I performed the search in person at the office-- although my county does allow off-site access to historical deeds, it currently costs 30 cents per minute so this can add up (I hope new Recorder Jeanne Sorg takes cues from Mr. Schiller in Berks County!). Also, since the assessor's database lists the last three transactions for this property, I could have skipped back to 1973 if I so chose. But, since I was there in person I decided to complete the full chain from my current neighbor back to Ferguson's subdivision (Reginald T. Ferguson was the man who subdivided Emma Spear's roughly 200 acre tract into individual building lots).

The first step was to locate my current neighbor's Grantee deed from 1989. As with most deeds in this area, there is a paragraph which includes reference to the previous deed in the chain. Repeating this process took me backwards successively in time, from deed to deed, and after not too long I located the 1919 deed with Ferguson's conveyance of the lot to a Albert F. Troast.

However, it's later in the chain's chronology where I'm hoping to locate the Cantlins, and earlier within that search I found it. On May 18, 1946, John J. Cantlin and Catherine Cantlin purchased the lot from Troast, who apparently held it for 26 years, for the sum of $500. The property actually consisted of three skinny lots, numbered #2220, #2221, and #2223 on Ferguson's plan, none of which were individually large enough to build on-- I have yet to learn why most of the land was apportioned in such a way by Ferguson's surveyor.

Clip from 1946 deed conveying the neighboring lot from Albert Troast to John and Catherine Cantlin
Around this time in the 1940s, the remainder of the block was finally starting to fill in with new stone-front Cape Cod homes. Although it is mere speculation, the Cantlins may have recognized burgeoning development on their block and decided to snag the adjacent land while they had the chance, holding open the possibility of expanding to the north, or to hold onto the lot for use by one of their children or other family. As I've discovered previously, the Cantlins were in the process of enclosing their rear porch to expand the house, taking out the permit only a month prior to this! So clearly, they had expansion on their minds in some respect. If I get the chance to ask the Cantlins' daughter-in-law, I'll see if she can provide any further insight.

In any case, John Cantlin passed on in 1961, and the neighboring lot remained undeveloped by the Cantlins.

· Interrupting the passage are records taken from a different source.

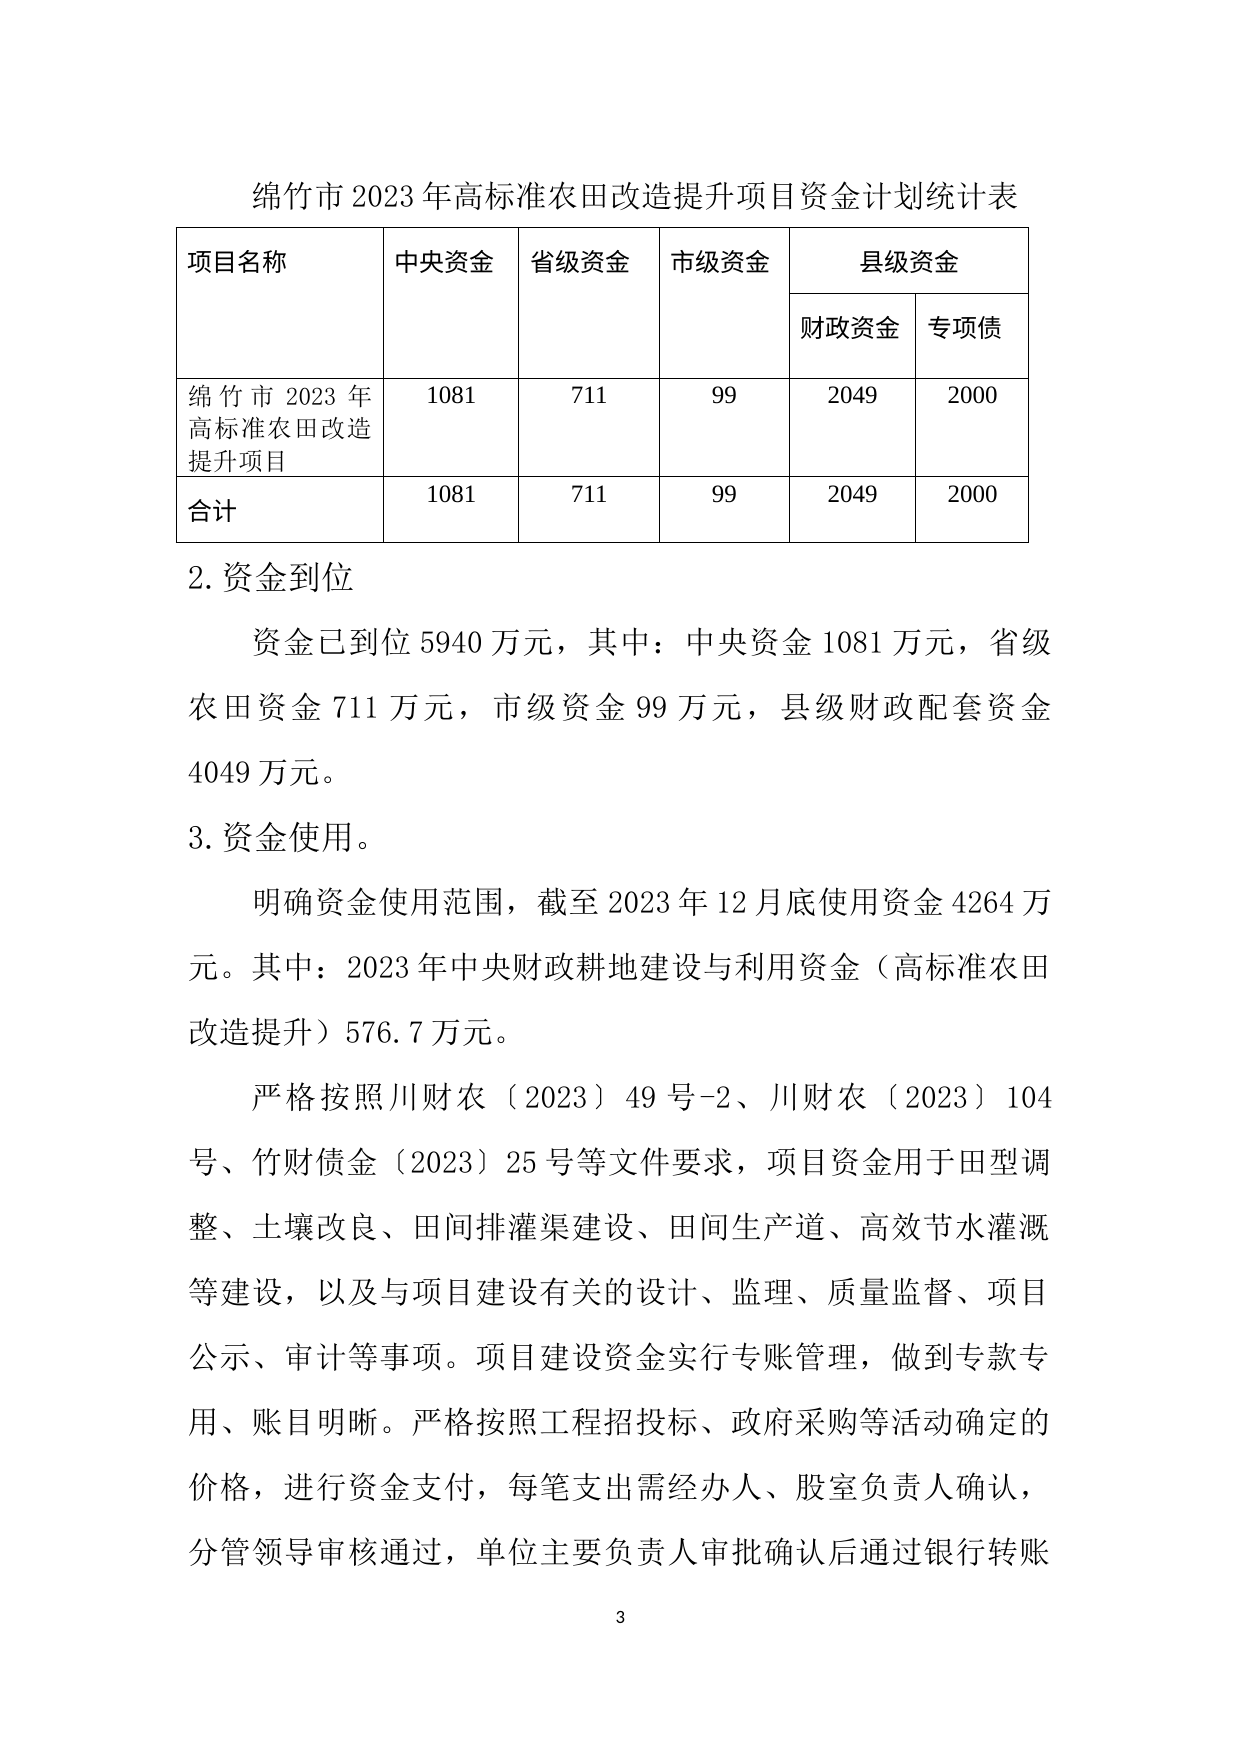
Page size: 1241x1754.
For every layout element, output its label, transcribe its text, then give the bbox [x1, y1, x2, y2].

list 明确资金使用范围，截至2023年12月底使用资金4264万元。其中：2023年中央财政耕地建设与利用资金（高标准农田改造提升）576.7万元。 [187, 868, 1053, 1063]
table_cell 财政资金 [790, 294, 915, 377]
table_header 中央资金 [384, 228, 518, 377]
list 2.资金到位 [187, 543, 1053, 608]
list 3.资金使用。 [187, 803, 1053, 868]
table_cell 专项债 [916, 294, 1028, 377]
table_header 项目名称 [177, 228, 383, 377]
table_cell 711 [519, 477, 659, 542]
table_cell 2000 [916, 379, 1028, 476]
list 资金已到位5940万元，其中：中央资金1081万元，省级农田资金711万元，市级资金99万元，县级财政配套资金4049万元。 [187, 608, 1053, 803]
table_header 县级资金 [790, 228, 1028, 293]
table_header 市级资金 [660, 228, 789, 377]
table_cell 合计 [177, 477, 383, 542]
table_cell 2000 [916, 477, 1028, 542]
table_cell 1081 [384, 379, 518, 476]
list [187, 1063, 1053, 1583]
table_header 省级资金 [519, 228, 659, 377]
table_cell 711 [519, 379, 659, 476]
table_cell 99 [660, 379, 789, 476]
table_cell 99 [660, 477, 789, 542]
table_cell 2049 [790, 379, 915, 476]
table_cell 2049 [790, 477, 915, 542]
table_cell 绵竹市2023年高标准农田改造提升项目 [177, 379, 383, 476]
table_cell 1081 [384, 477, 518, 542]
list 绵竹市2023年高标准农田改造提升项目资金计划统计表 [187, 162, 1053, 227]
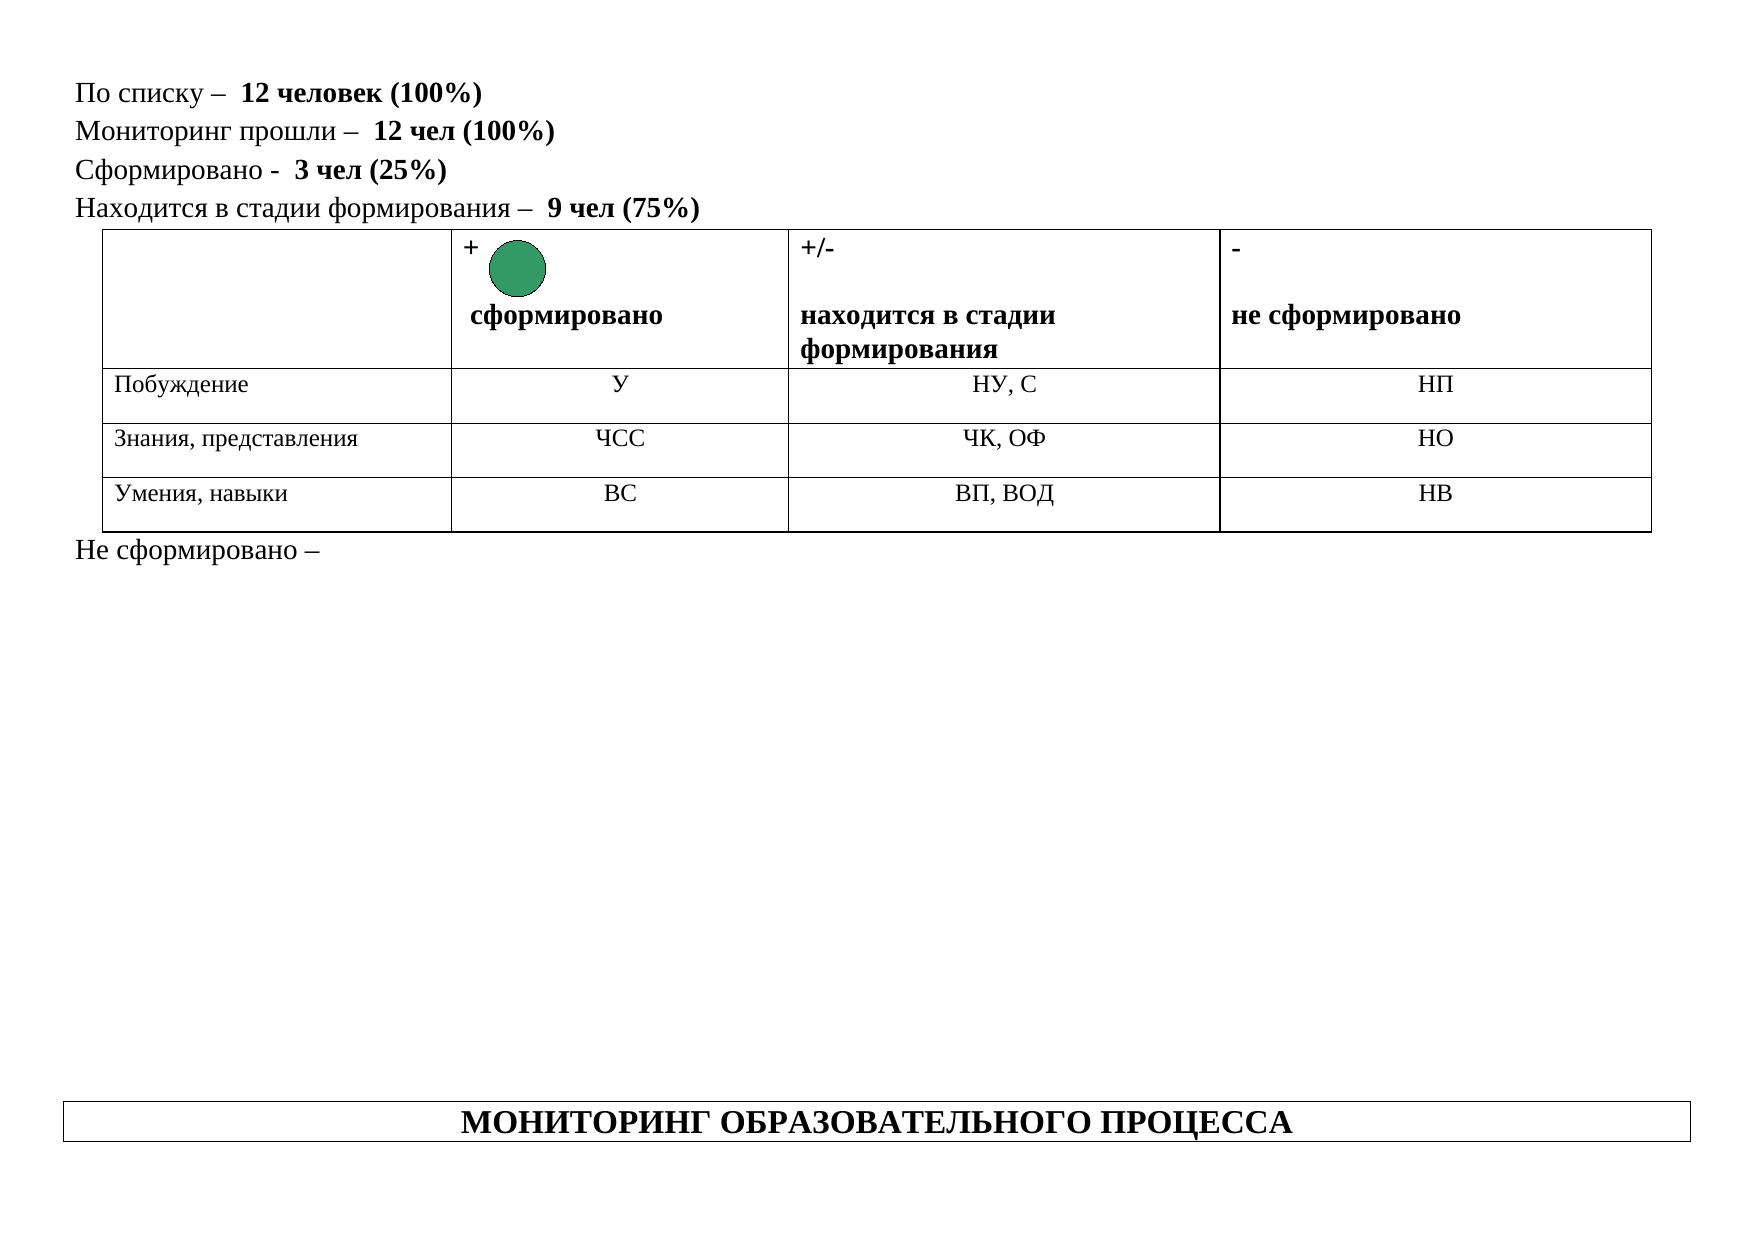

Catherine held onto it until 1972-- 44 years ago. I'll certainly forgive the daughter-in-law for the inaccuracy in timing, for she provided me the clue in the first place! I wonder how Catherine used the open lot-- did she garden there? Let her teenage kids frolic there? Another question to ask. When she did unload the land on May 10, 1972, she sold it to a company called Mont-Bux, Inc. for $7,000. Mont-Bux flipped it a year later to a Sidney and Carol Mann for $29,275. It seems clear that Mont-Bux Inc. was a local residential development company; a brief search turns up a few appellate court cases from the 1970's, all involving residential developments planned by the company. This evidence that Mont-Bux was a residential developer, grouped with the sharp increase in value in 1973 plus my interviewee's recollection that a house was built shortly after Mrs. Cantlin's sale of the land, strongly suggest that the rancher house was built between May 1972 and May 1973.

Clip from 1972 deed conveying the lot from Catherine Cantlin to Mont-Bux, Inc.

The second page of the 1972 mentions John's passing in 1961, in order to clear up any potential question in the title chain. Also note in the last line of this page that the lot is subject to the same restrictions spelled out in all Ferguson's lots, as discussed here.
Another clue turns into a fun research task and a question answered, adding another component to the history of my house! And further evidence that you must reach out to actual people who may have first-hand knowledge about your house's history, even if they don't realize it.